Plasticity, Proliferation, and Survival

Lesson objective:

In this lesson, we recall the physicality of the brain and how it is affected by stress and trauma. We also learn about brain plasticity and proliferation strategies that we can use to enhance the emergence of neural tissue.

When we talk about resilience, it is important to talk about the physical brain and its ability to change, to renew itself–its synapses and cells. 

Indeed, just as the brain and body seem to collude to produce all sorts of unwanted responses after stress and trauma, the brain and body can also work together to recover and heal.

We mentioned earlier that there are 86 billion neurons in the brain. Trauma and stress affect these neurons, particularly in the amygdala, hippocampus, and prefrontal cortex. This can cause dendritic atrophy and shrinkage, fortifying and increasing certain communication pathways while reducing others.

Importantly, though, the brain is moldable, pliable, malleable. 

In other words, it can change.  

Experiences in the external world can change it. We call this plasticity. Like melted or soft plastic, the brain can change shape, form, and internal pathways between its neurons. And indeed, while stress and trauma impact the plastic brain, we also have the capacity to strategically reshape it.

First, just as neurons can shrink or disappear with chronic stress and trauma, they also can regenerate and grow. 


We call this neurogenesis. 

Neurogenesis is the creation of new neurons. Neurogenesis happens every 4–6 weeks, meaning that the brain regularly creates new neurons every few weeks.

In each neurogenesis cycle of 4 to 6 weeks, new stem cells emerge. 

This process begins in the olfactory bulb and the hippocampus, which is, ironically, one of the areas most negatively affected by chronic stress.

In the process of neurogenesis, stem cells created in the hippocampus do not have a specific role yet. They can differentiate and evolve into any type of cell in the body. And stem cells generated in the brain become new neurons in each cycle.

When we talk about neurogenesis, we focus on two essential processes: 1) proliferation and 2) survival. 

Neuronal proliferation is a rapid increase in the number of stem cells that turn into neurons.

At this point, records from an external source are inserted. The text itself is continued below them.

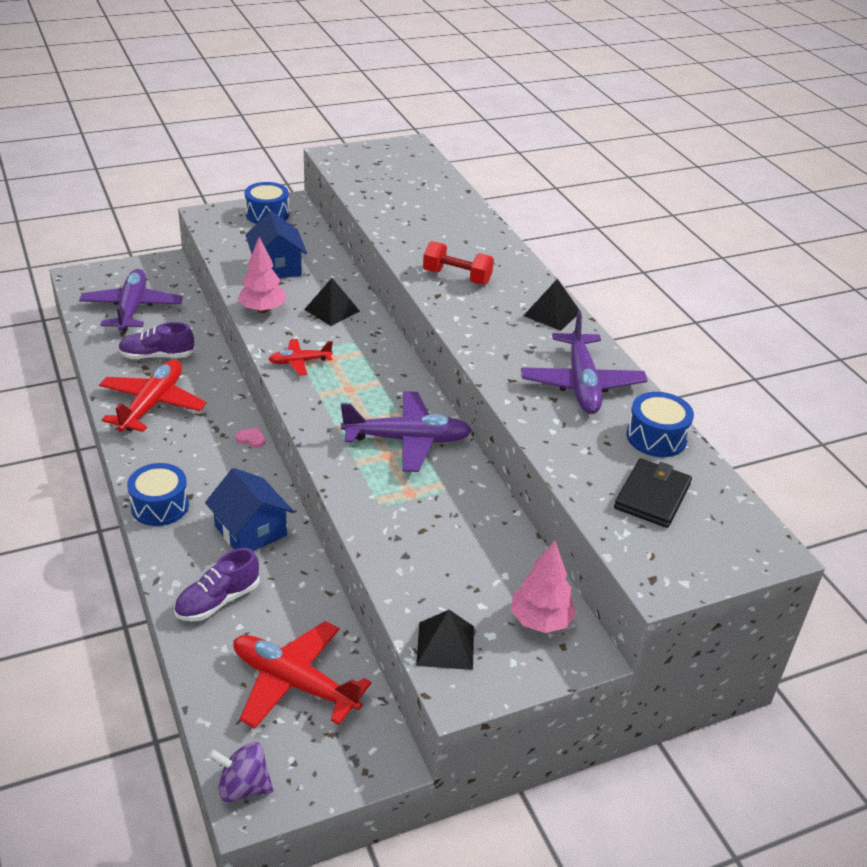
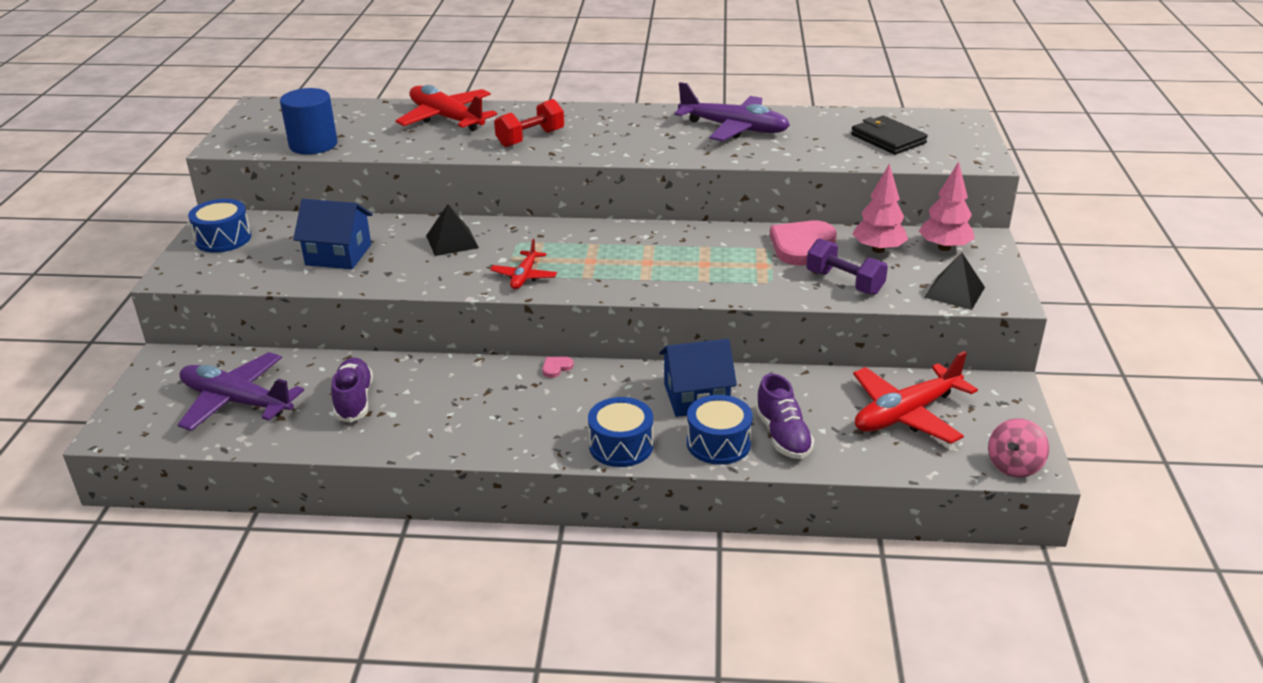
camera: 60 degrees left, 5 degrees down
(153, 404) = (442, 420): red plane -> red plane (446, 118)
(157, 356) = (354, 400): purple shoe -> purple shoe turned 150 degrees clockwise
(243, 787) = (1014, 466): purple spinning top -> pink spinning top
(262, 310) = (411, 278): pink tree -> pink tree (878, 249)
(362, 187) = (313, 145): none -> blue cylinder
(408, 440) = (690, 249): purple plane -> none
(411, 556) = (844, 282): none -> purple dumbbell
(466, 510) = (801, 246): none -> pink heart
(552, 313) = (626, 115): black pyramid -> none
(656, 437) = (820, 120): blue drum -> blue drum (718, 443)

Neuronal survival refers to the number of these new neurons that survive to become well established; basically, it refers to how many neurons come into existence and how many survive into maturity and full usability.


Different strategies can be used to promote neuronal proliferation and neuronal survival, both of which correlate strongly with good mental health.

Importantly, though, the strategies for proliferation are not necessarily the same as the strategies for survival.

Proliferation seems to be most affected by exercise—specifically running and other physical activities. Some studies have found that when you engage in routine exercise, you are more likely to generate more stem cells that turn into neurons.

Neuronal survival, however, is more affected by environmental enrichment. Environmental enrichment includes a diverse set of creative cognitive activity inputs. It can include things like reading a book, solving a math problem, or engaging in an exciting new activity.

Overall, research has shown that exercise and environmental enrichment can help with proliferation and survival, respectively. In addition, an individual can use other practical things to promote neurogenesis, regain control, rebuild communication in the control tower, and reestablish the relationship between the elephant and the rider.

One way to enhance control and recovery is through practicing and strategically building interoception. If you recall, stress and trauma interrupt interoception. Interoception is essentially an awareness of bodily states. It is about being able to read the signs that our bodies are relaying to us.

Recognizing bodily states, and then moving to analyze and follow those signals, after a long period of stress or trauma. And the only way to consciously access these deeply felt, often automatic feelings, is through practicing listening and practicing self-awareness.

When strategically practicing interoception, you activate the medial prefrontal cortex, a part of the brain that allows you to interpret what you are feeling. To put it simply, practicing interoception is about forcing the rider to communicate with the elephant once again after a temporary separation.  

Deliberately engaging in interoception and actively thinking about what you are feeling and how you are responding to the world around you forces you to be more stimulated, which, in turn, helps with neuronal survival.

Furthermore, interoception enhances the cognitive environment, enhancing your ability to recognize and interpret and engage with inputs from the body. Over time and with practice, this allows for more neuronal survival, better communication within the control tower, and overall better mental health. 

So, take some time each day to practice a few skills that can help shape new neurons and their connections.